◆ **Work item**:
Return the data below exactly as given, except for the images.

Items listed in a dataset:
* * * *
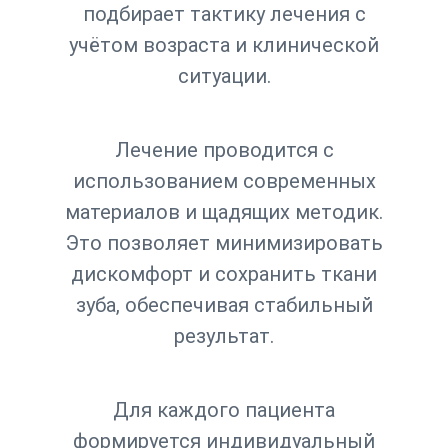
подбирает тактику лечения с
учётом возраста и клинической
ситуации.
Лечение проводится с
использованием современных
материалов и щадящих методик.
Это позволяет минимизировать
дискомфорт и сохранить ткани
зуба, обеспечивая стабильный
результат.
Для каждого пациента
формируется индивидуальный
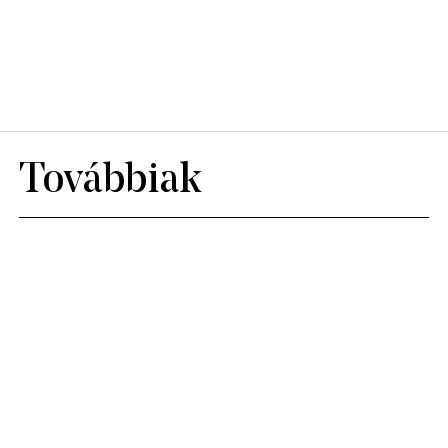
Továbbiak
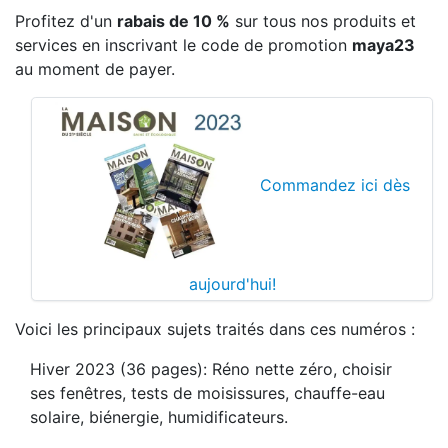
Profitez d'un
rabais de 10 %
sur tous nos produits et
services en inscrivant le code de promotion
maya23
au moment de payer.
Commandez ici dès
aujourd'hui!
Voici les principaux sujets traités dans ces numéros :
Hiver 2023 (36 pages): Réno nette zéro, choisir
ses fenêtres, tests de moisissures, chauffe-eau
solaire, biénergie, humidificateurs.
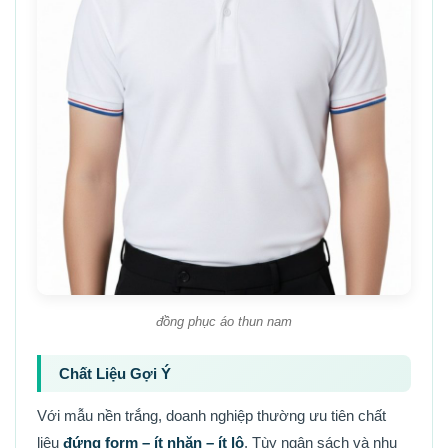
đồng phục áo thun nam
Chất Liệu Gợi Ý
Với mẫu nền trắng, doanh nghiệp thường ưu tiên chất
liệu
đứng form – ít nhăn – ít lộ
. Tùy ngân sách và nhu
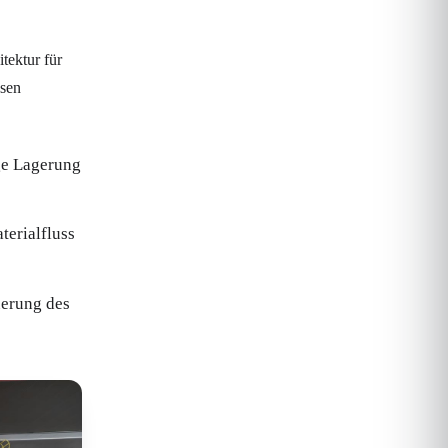
tektur für
esen
ge Lagerung
terialfluss
uerung des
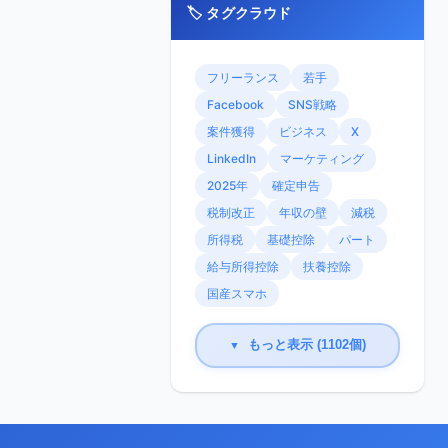
🏷️ タグクラウド
フリーランス
若手
Facebook
SNS戦略
案件獲得
ビジネス
X
LinkedIn
マーケティング
2025年
確定申告
税制改正
年収の壁
減税
所得税
基礎控除
パート
給与所得控除
扶養控除
国産スマホ
もっと表示 (1102個)
▼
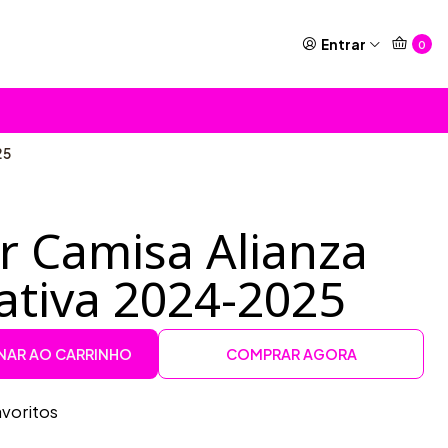
Entrar
0
25
r Camisa Alianza
ativa 2024-2025
NAR AO CARRINHO
COMPRAR AGORA
avoritos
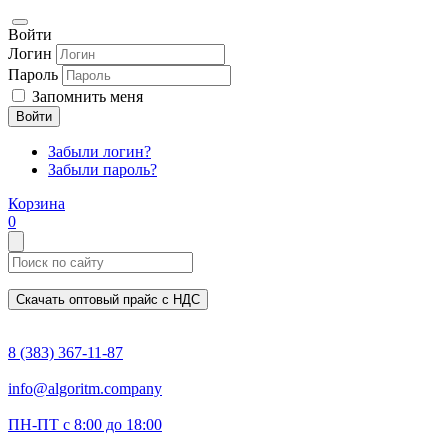
Войти
Логин
Пароль
Запомнить меня
Войти
Забыли логин?
Забыли пароль?
Корзина
0
Скачать оптовый прайс с НДС
8 (383) 367-11-87
info@algoritm.company
ПН-ПТ с 8:00 до 18:00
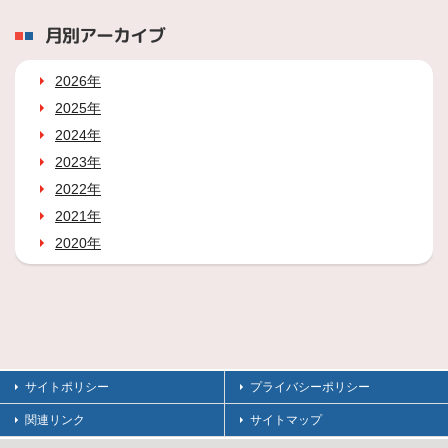
月別アーカイブ
2026年
2025年
2024年
2023年
2022年
2021年
2020年
サイトポリシー
プライバシーポリシー
関連リンク
サイトマップ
* * * *
◆ **Response**:
подбирает тактику лечения с
учётом возраста и клинической
ситуации.
Лечение проводится с
использованием современных
материалов и щадящих методик.
Это позволяет минимизировать
дискомфорт и сохранить ткани
зуба, обеспечивая стабильный
результат.
Для каждого пациента
формируется индивидуальный
Továbbiak
Profitez d'un
rabais de 10 %
sur tous nos produits et
services en inscrivant le code de promotion
maya23
au moment de payer.
Commandez ici dès
aujourd'hui!
Voici les principaux sujets traités dans ces numéros :
Hiver 2023 (36 pages): Réno nette zéro, choisir
ses fenêtres, tests de moisissures, chauffe-eau
solaire, biénergie, humidificateurs.
đồng phục áo thun nam
Chất Liệu Gợi Ý
Với mẫu nền trắng, doanh nghiệp thường ưu tiên chất
liệu
đứng form – ít nhăn – ít lộ
. Tùy ngân sách và nhu
tektur für
esen
ge Lagerung
terialfluss
uerung des
🏷️ タグクラウド
フリーランス
若手
Facebook
SNS戦略
案件獲得
ビジネス
X
LinkedIn
マーケティング
2025年
確定申告
税制改正
年収の壁
減税
所得税
基礎控除
パート
給与所得控除
扶養控除
国産スマホ
もっと表示 (1102個)
▼
Entrar
0
25
r Camisa Alianza
ativa 2024-2025
NAR AO CARRINHO
COMPRAR AGORA
avoritos
Войти
Логин
Пароль
Запомнить меня
Войти
Забыли логин?
Забыли пароль?
Корзина
0
Скачать оптовый прайс с НДС
8 (383) 367-11-87
info@algoritm.company
ПН-ПТ с 8:00 до 18:00
月別アーカイブ
2026年
2025年
2024年
2023年
2022年
2021年
2020年
サイトポリシー
プライバシーポリシー
関連リンク
サイトマップ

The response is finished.